Download or read book The Canadian Experience of the Great War written by Brian Douglas Tennyson and published by Scarecrow Press. This book was released on 2013-05-01 with total page 595 pages. Available in PDF, EPUB and Kindle. Book excerpt: Although the United States did not enter the First World War until April 1917, Canada enlisted the moment Great Britain engaged in the conflict in August 1914. The Canadian contribution was great, as more than 600,000 men and women served in the war effort—400,000 of them overseas—out of a population of 8 million. More than 150,000 were wounded and nearly 67,000 gave their lives. The war was a pivotal turning point in the history of the modern world, and its mindless slaughter shattered a generation and destroyed seemingly secure values. The literature that the First World War generated, and continues to generate so many years later, is enormous and addresses a multitude of cultural and social matters in the history of Canada and the war itself.
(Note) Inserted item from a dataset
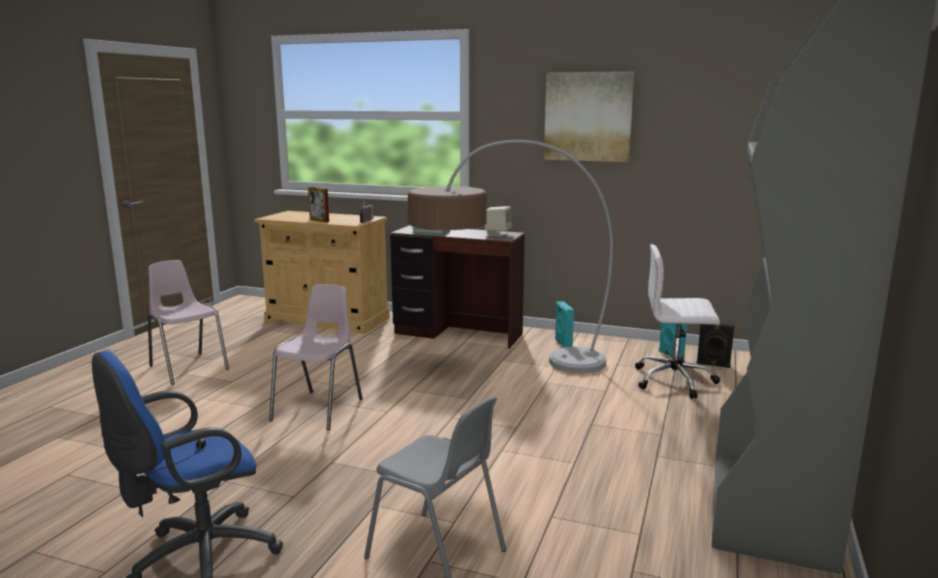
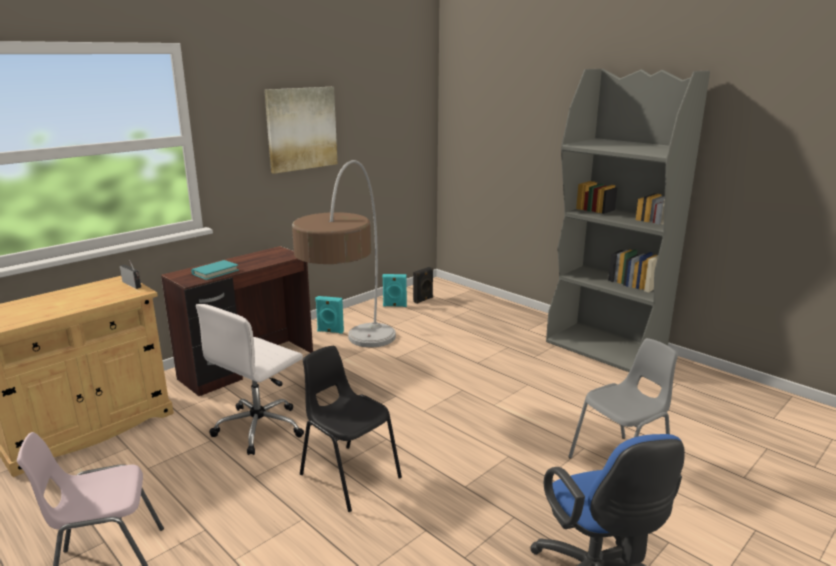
camera: 65 degrees left, 5 degrees up
(319, 220) = (80, 305): picture frame -> none
(319, 409) = (349, 476): pink chair -> black chair
(497, 234) = (271, 254): beige speaker -> none
(675, 380) = (435, 317): white office chair -> white office chair (260, 427)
Although many scholars have brilliantly analyzed the literature of the war, little has been done to catalog the writings of ordinary participants: men and women who served in the war and wrote about it but are not included among well-known poets, novelists, and memoirists. Indeed, we don’t even know how many titles these people published, nor do we know how many more titles were added later by relatives who considered the recollections or collected letters worthy of publication. Brian Douglas Tennyson’s The Canadian Experience of the Great War: A Guide to Memoirs is the first attempt to identify all of the published accounts of First World War experiences by Canadian veterans.